A new framework for evaluating machine learning in biochemistry and its application for small molecules and peptides
Abstract
We are excited to propose a talk discussing the importance of developing new frameworks for improving the reliability of machine learning evaluation for drug discovery and the risks associated with the traditional approaches. This talk will cover aspects of the work from our lab that have been published as a pre-print or original research article in Bioinformatics that offer innovative solutions to critical challenges in AI for drug discovery, making them highly relevant for this conference.
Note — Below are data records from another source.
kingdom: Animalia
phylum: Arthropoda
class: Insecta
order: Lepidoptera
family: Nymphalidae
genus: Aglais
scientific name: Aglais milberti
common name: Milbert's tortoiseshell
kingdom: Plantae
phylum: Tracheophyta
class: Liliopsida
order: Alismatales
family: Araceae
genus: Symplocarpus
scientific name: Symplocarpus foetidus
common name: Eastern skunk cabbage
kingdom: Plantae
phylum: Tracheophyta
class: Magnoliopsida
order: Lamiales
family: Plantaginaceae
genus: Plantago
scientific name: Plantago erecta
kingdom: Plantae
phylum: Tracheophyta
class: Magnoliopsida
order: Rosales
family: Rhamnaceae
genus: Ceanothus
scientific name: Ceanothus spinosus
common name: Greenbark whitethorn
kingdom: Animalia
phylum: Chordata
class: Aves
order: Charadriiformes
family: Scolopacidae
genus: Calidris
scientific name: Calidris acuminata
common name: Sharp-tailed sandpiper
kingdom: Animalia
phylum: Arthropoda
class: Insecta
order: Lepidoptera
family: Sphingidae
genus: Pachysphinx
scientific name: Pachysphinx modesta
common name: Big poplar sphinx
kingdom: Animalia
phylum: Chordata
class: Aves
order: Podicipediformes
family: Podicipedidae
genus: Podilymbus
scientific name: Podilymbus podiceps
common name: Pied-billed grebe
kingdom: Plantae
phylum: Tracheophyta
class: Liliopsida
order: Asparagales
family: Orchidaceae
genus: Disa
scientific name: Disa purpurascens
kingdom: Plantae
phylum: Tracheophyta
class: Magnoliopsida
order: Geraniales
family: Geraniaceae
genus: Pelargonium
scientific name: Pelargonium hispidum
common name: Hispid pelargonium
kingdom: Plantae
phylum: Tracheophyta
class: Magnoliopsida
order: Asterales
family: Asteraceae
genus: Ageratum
We start by considering the longstanding issue of model generalization to out-of-distribution data in machine learning—a crucial hurdle for advancing scientific discovery, where models must generalize to new molecules. Existing methods for splitting data into training and testing sets, such as temporal, sequence identity, or scaffold-based criteria, offer little guidance on the optimal approach. To overcome this, we developed AU-GOOD, a novel metric that quantifies model performance under increasing dissimilarity between train and test sets. This metric is versatile, applicable to a wide range of biochemical entities, and paired with a new partitioning algorithm for more rigorous model testing. It also allows for estimating future model performance to specific target deployment distributions. Recognizing the wide range of similarity functions used in biochemistry, we propose criteria to guide the selection of the most appropriate metric for partitioning. An additional problem for reliable and robust evaluation is that non-experienced researchers might, inadvertently, fall into malpractices. We explored how to mitigate this problem by automating key steps in the machine learning lifecycle, which has the added benefit of democratizing predictive modeling for experimental scientists, while improving trustworthiness through rigorous reporting and reproducibility. We demonstrate these ideas on the specific task of peptide bioactivity prediction—a vital yet underexplored area in pharmaceutical drug discovery. Overall, this work discusses how to improve the trustworthiness of machine learning property predictions for two different modalities with great pharmaceutical importance: small molecules and peptides; from the lens of automation and robust evaluation of the generalisation capabilities of the models.
[1] Fernández-Díaz R, Hoang TL, Lopez V, Shields DC. A new framework for evaluating model out-of-distribution generalisation for the biochemical domain. In Proceedings: The Thirteenth International Conference on Learning Representations. 2025, https://openreview.net/forum?id=qFZnAC4GHR. [2] Fernández-Díaz R, Cossio-Pérez R, Agoni C, Hoang TL, Lopez V, Shields DC. AutoPeptideML: A study on how to build more trustworthy peptide bioactivity predictors. Bioinformatics. 2024 Sep;40(9).